* **Task description**:
In your copy of the data, include no pictures and alter nothing else.
= Beginning of Section =
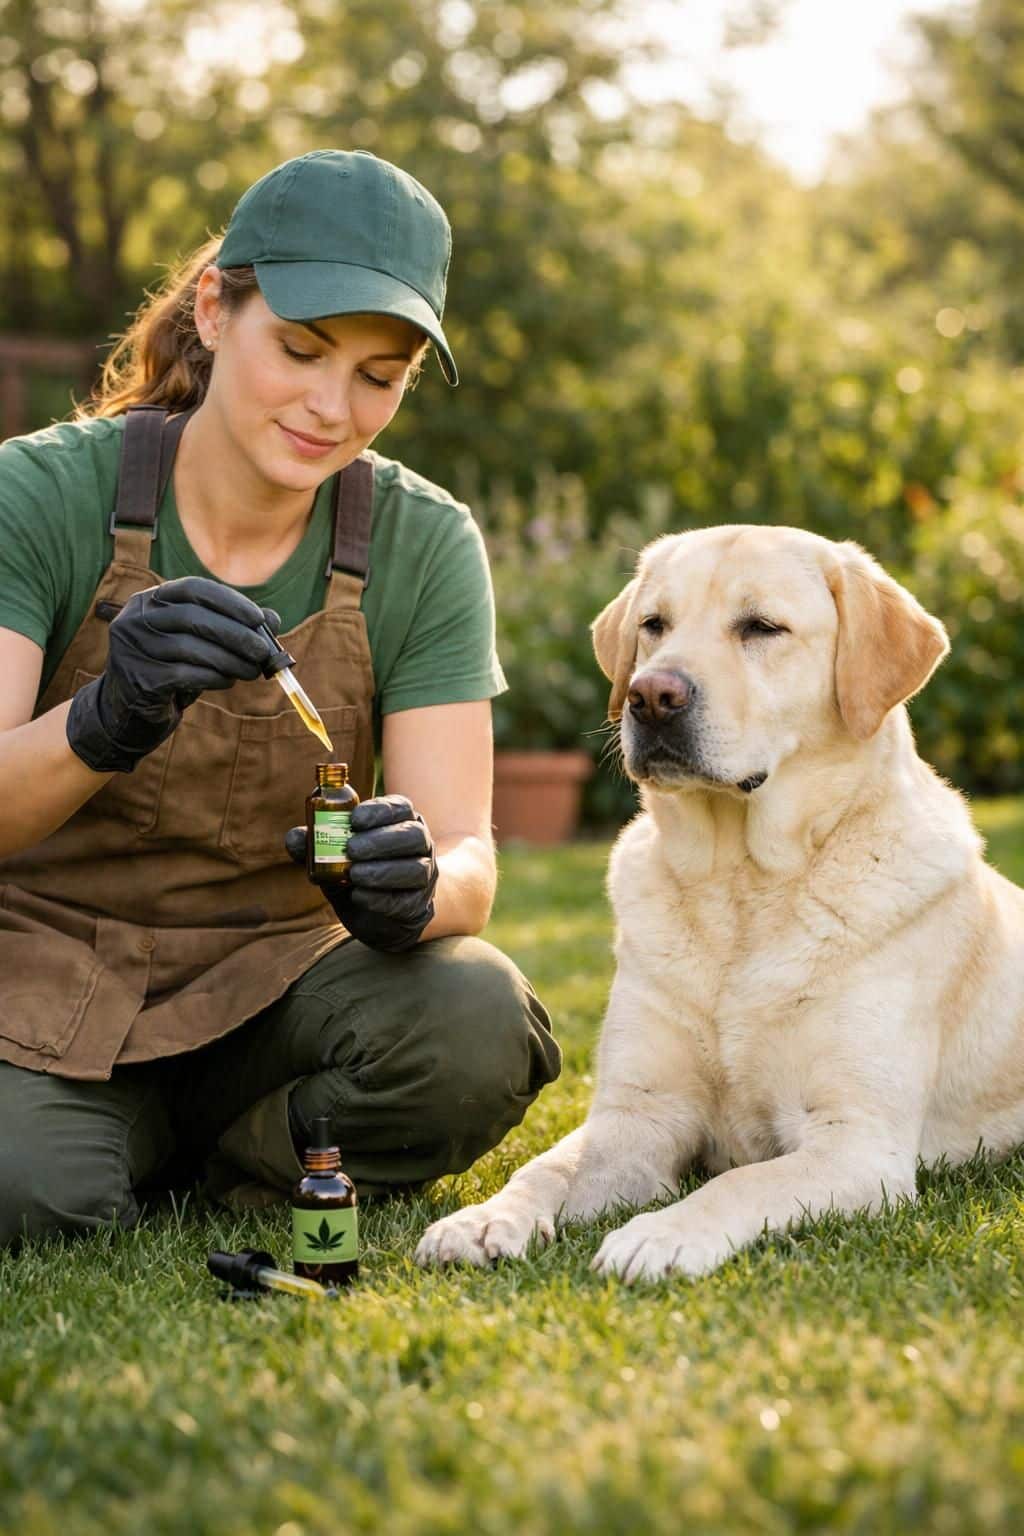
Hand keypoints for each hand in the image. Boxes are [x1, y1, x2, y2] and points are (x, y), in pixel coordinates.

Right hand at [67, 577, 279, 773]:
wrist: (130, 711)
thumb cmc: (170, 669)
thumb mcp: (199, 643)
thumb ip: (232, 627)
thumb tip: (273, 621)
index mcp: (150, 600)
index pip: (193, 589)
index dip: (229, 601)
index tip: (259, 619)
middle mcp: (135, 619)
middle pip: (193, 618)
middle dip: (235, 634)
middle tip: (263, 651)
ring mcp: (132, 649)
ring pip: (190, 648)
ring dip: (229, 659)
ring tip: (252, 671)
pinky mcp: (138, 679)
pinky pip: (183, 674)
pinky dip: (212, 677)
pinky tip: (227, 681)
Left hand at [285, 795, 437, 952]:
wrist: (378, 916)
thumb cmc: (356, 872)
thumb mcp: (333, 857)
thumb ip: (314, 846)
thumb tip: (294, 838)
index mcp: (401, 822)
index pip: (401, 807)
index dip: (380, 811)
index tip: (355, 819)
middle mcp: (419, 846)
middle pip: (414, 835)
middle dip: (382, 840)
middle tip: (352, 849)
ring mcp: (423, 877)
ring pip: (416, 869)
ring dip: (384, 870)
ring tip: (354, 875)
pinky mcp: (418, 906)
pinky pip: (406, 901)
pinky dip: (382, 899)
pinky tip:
= End of Section =
* **Result below**:
Hand keypoints for each hand in the image. Boxes are [x1, y1, x2, y2] and points are (x, y), in pixel coordinates.

Right hand at [67, 577, 279, 773]:
wrist: (130, 711)
thumb cmc: (170, 669)
thumb mcp: (199, 643)
thumb ip: (232, 627)
thumb tip: (273, 621)
index mcp: (150, 600)
index pip: (193, 589)
index dip: (229, 601)
index tip: (259, 619)
middle mcp: (135, 619)
middle pip: (193, 618)
middle dip: (235, 634)
middle tip: (263, 651)
ring mcp: (132, 649)
ring pip: (190, 648)
ring dip: (229, 659)
ring tip: (252, 671)
pinky mcp: (138, 679)
pinky pip: (183, 674)
pinky dip: (212, 677)
pinky tip: (227, 681)
Left hand at [285, 795, 437, 952]:
wrist: (378, 916)
thumb cmc: (356, 872)
thumb mcp: (333, 857)
thumb ip: (314, 846)
thumb tip: (294, 838)
index mcp: (401, 822)
index pip: (401, 807)
index dip: (380, 811)
index tip: (355, 819)
middle mcp: (419, 846)
middle pip: (414, 835)
middle dip: (382, 840)
middle tip: (352, 849)
ring mcp: (423, 877)
ring pip: (416, 869)
ring dip: (384, 870)
ring tip: (354, 875)
pinky mcp: (418, 906)
pinky pip: (406, 901)
pinky dip: (382, 899)
pinky tip:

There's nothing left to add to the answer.